The Office of Management and Budget (OMB) Directive No. 15
http://www.whitehouse.gov/omb/fedreg/ombdir15.html defines minimum standards for maintaining, collecting and presenting data on race and ethnicity for all Federal reporting. NIH is required to use these definitions to allow comparisons to other federal databases, especially the census and national health databases.
Definition: Sex refers to biological differences between females and males, including chromosomes, sex organs, and endogenous hormonal profiles.

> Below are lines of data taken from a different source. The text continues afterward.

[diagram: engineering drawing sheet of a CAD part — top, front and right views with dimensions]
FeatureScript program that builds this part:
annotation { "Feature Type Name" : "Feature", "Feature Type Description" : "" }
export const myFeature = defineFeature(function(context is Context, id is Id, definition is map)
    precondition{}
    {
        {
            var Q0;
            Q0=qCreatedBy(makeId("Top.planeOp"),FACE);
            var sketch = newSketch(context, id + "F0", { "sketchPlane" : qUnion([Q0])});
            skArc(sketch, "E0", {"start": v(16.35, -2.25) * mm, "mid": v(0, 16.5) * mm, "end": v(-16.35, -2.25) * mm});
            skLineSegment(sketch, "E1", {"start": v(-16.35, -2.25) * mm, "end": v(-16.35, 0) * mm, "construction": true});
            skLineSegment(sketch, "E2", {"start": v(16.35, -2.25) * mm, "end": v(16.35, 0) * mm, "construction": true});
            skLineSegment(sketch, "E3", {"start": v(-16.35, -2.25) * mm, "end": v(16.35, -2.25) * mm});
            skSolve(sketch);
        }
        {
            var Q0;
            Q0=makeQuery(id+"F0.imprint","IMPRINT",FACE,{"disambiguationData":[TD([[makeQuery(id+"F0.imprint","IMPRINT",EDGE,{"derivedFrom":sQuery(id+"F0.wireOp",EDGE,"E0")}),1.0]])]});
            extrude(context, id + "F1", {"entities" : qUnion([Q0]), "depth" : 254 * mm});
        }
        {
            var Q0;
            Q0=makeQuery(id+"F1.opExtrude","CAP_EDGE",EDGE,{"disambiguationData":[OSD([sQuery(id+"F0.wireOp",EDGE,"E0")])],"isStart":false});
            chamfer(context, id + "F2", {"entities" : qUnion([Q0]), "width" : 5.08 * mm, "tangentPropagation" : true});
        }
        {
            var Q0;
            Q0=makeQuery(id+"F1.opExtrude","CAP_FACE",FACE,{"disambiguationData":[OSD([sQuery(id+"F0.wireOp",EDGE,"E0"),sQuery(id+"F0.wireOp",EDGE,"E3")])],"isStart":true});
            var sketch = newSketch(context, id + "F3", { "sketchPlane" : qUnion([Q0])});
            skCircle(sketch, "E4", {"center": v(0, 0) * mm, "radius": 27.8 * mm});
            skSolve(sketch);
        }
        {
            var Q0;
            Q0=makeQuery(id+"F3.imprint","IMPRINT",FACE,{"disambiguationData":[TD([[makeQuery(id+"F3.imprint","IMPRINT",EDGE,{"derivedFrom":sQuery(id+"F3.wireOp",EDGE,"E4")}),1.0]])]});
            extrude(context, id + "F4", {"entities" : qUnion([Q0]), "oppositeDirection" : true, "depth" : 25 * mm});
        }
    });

Definition: Include all ages across the life span, including children, defined as individuals under the age of 18, and older adults, defined as individuals 65 and older
Data Bias in AI/ML
A type of error in which certain elements of a dataset are more heavily weighted and/or represented than others. Types of data bias include selection bias, exclusion bias, measurement bias, recall bias, observer bias etc. A biased dataset not only introduces issues of ethics and fairness, but also results in skewed outcomes, lower accuracy, and analytical errors. To ensure training data for machine learning projects representative of the real world, bias testing should be built into the development cycle. Google (the What-If Tool), IBM (AI Fairness 360), and Microsoft (a UBE algorithm) have all released tools and guides to help with analyzing bias for a number of different data types. For example, the Google What-If Tool can be used to detect misclassifications, assess fairness in binary classification models, and investigate model performance across different subgroups.
Model Cards
Model cards provide a step towards the responsible democratization of machine learning and related AI technology, increasing transparency into how well AI technology works. Model cards ideally provide a summary of model performance across a variety of relevant factors including groups, instrumentation, and environments. Model cards are short documents accompanying trained machine learning models that provide benchmarked evaluation in a variety of conditions, such as across different cultural, demographic, or phenotypic groups (e.g., race, geographic location, sex, Fitzpatrick skin type) and intersectional groups (e.g., age and race and Fitzpatrick skin type) that are relevant to the intended application domains. Model cards also disclose the context in which models are intended to be used, details of the performance evaluation procedures, and other relevant information.
Model details (date, version, type, licenses, citations etc.) intended use (specify non-intended use), population factors (demographics and biomedical or health issues), metrics (statistics, programs, error types, etc.), training data, evaluation data, ethical considerations, and caveats/recommendations and annotation must be included.